MATERIAL FOR THIS TASK —
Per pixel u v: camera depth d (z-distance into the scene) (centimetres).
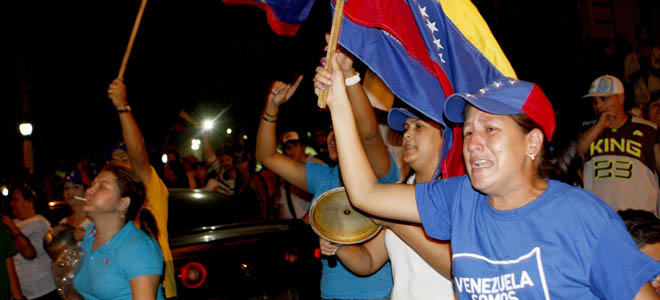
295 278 533
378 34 280
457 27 277
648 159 550
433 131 312
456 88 277
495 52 278
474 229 209
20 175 621
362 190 240
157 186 459
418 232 276
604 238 183
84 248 345
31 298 584
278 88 424
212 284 498
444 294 290
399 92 278
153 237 368
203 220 602
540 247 190
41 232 592
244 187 943
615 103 552
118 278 324
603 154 561
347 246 365
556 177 211
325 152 857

REQUIRED WORK — An exact copy of the listing above, minus its pictures, is what is needed here.

ANSWER BOX —
Per pixel u v: camera depth d (z-distance into the scene) (centimetres).
295 278 533
378 34 280
457 27 277
648 159 550
433 131 312
456 88 277
495 52 278
474 229 209
20 175 621
362 190 240
157 186 459
418 232 276
604 238 183
84 248 345
31 298 584
278 88 424
212 284 498
444 294 290
399 92 278
153 237 368
203 220 602
540 247 190
41 232 592
244 187 943
615 103 552
118 278 324
603 154 561
347 246 365
556 177 211
325 152 857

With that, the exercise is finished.